@itzflyboyofficial5533 fewer means a smaller number. 0 is supposed to represent the absence of negative and positive numbers. It represents nothing, not fewer things.
@@johnathanhunter1351 no fewer simply means lower than what you already have. Lets change the example so you understand better. Lets use hours of work. If Mike prefers fewer hours of work and he currently has to work 2 hours , this doesn’t mean once he gets to 1hour he will be okay. The concept of needing fewer implies that you prefer as few as possible so Mike prefers having fewer books(fewer than whatever he is currently having) . This can only stop at 0 when there is nothing left to give up. Sorry for the long text
@itzflyboyofficial5533 Fewer implies she still wants at least 1. Otherwise, she would say she didn't want any. Fewer is less of, not none. I'm being finicky, but words to me are Important. I guess she needs to be more specific!

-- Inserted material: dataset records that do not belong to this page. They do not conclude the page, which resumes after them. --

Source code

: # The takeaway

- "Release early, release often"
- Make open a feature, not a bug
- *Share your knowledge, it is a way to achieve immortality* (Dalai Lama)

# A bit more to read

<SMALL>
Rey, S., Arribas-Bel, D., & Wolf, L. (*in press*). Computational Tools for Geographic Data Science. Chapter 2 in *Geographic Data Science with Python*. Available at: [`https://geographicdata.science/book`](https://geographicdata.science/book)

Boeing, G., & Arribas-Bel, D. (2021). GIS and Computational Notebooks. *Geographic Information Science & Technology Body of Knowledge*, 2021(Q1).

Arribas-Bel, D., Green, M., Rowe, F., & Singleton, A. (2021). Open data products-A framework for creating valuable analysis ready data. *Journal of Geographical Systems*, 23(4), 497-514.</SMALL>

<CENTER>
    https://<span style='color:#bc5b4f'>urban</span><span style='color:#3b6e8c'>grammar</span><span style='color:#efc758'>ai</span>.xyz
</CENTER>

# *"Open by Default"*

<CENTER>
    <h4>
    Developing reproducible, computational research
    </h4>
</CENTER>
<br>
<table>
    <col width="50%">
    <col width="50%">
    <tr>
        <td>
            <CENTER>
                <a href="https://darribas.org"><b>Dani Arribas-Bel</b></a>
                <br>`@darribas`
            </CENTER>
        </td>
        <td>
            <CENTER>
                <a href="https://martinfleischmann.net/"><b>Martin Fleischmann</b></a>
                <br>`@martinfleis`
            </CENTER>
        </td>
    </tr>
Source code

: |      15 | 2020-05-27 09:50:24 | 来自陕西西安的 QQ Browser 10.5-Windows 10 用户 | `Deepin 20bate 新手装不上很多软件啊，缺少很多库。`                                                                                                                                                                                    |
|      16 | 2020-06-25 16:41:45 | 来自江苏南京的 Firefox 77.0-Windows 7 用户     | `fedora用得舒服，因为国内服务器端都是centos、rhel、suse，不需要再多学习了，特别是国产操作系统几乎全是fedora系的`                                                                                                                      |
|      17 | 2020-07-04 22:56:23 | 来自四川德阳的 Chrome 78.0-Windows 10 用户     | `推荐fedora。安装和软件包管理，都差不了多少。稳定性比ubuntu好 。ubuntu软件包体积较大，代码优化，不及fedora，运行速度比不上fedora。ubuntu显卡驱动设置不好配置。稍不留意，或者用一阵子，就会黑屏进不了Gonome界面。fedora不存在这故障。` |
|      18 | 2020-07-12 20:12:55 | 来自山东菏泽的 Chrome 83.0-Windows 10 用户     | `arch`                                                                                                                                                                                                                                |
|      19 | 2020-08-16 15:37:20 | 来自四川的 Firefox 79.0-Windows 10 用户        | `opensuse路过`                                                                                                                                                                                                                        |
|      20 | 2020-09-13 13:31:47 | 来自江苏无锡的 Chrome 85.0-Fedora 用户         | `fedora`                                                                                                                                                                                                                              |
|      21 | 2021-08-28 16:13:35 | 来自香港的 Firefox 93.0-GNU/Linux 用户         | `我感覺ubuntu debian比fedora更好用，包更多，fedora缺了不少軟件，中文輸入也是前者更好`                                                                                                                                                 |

@@johnathanhunter1351 to me saying fewer makes perfect sense. zero is fewer than 1 and so she prefers zero over one. to say she doesn't want any means that having zero is of highest benefit to her, but doesn't necessarily mean that having one is better than having two. I know it's an old thread but I comment anyways haha
Nice explanation, i think no one except you explained the edgeworth box like this. First you took two individual graph then rotate it and proved how the combined graph actually comes in. Thank you
Hello! I found your video really helpful, however, in my case the total prices of bundels are all the same. Does that mean that warp and sarp are both violated?
Note: At 6:55, I talk about how to check whether your solution is "correct". While it's not really checking, if things don't add up, you do know that you have gone wrong somewhere. Apologies for the wording.